Porchetta Slice, $59, heritagefoods.com.
Cakes and Pies All Wrapped in Pastry
The approach taken by the Brittany-born baker, Alexis Gamblin, a shoe designer turning a sideline into a new career, is uncommon. He wraps his tarts and other small pastries, top, sides and bottom, in buttery, tender short crusts. Thus his delectable version of the Thanksgiving perennial pecan pie has the nut-rich caramelized filling enclosed in pastry with a mosaic of glazed nuts on top ($50 for six inches, $75 for eight). Individual pastries, Les Cookies de Mon TonTon ($5), about the size of large cannelés, come similarly filled and adorned. More flavors for these cookie-like treats, including an irresistible peanut butter and jelly, are coming soon. Mr. Gamblin also makes meringues studded with pecans and chocolate chips, and sells sacks of pecan and salted caramel croutons to strew on ice cream, to use as a crumble topping or to stuff fruit. Orders must be placed in advance; pickup or delivery can be arranged.
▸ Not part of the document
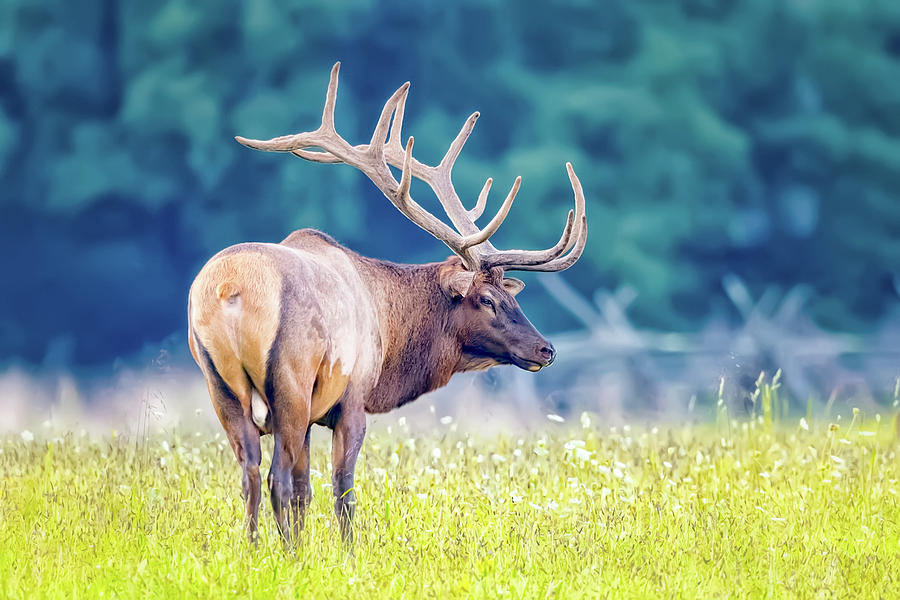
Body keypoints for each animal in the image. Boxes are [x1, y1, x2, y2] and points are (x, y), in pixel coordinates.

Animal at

Chez TonTon, cheztonton.com.
St. Agrestis Takes on Booze-Free Mezcal
Louie Catizone, an owner of St. Agrestis, has come up with yet another extremely satisfying nonalcoholic aperitif. Following on the success of his Phony Negroni, he has concocted a mezcal version, the Phony Mezcal Negroni. A soupçon of smoke wafts from the garnet-toned, lightly carbonated drink and accents the flavor. With subdued sweetness and fewer bitter notes, the new drink is an alluring aperitif without the buzz, permitting endless refills, perhaps after the nachos and on to the tacos, enchiladas and mole. Though his focus, when it comes to drinks, is Italian, Mr. Catizone is also a mezcal lover who has traveled to Oaxaca, hence his decision to reformulate his nonalcoholic Negroni with mezcal notes.
St. Agrestis Phony Mezcal Negroni, $59.99 for 12 6.8-ounce bottles, stagrestis.com.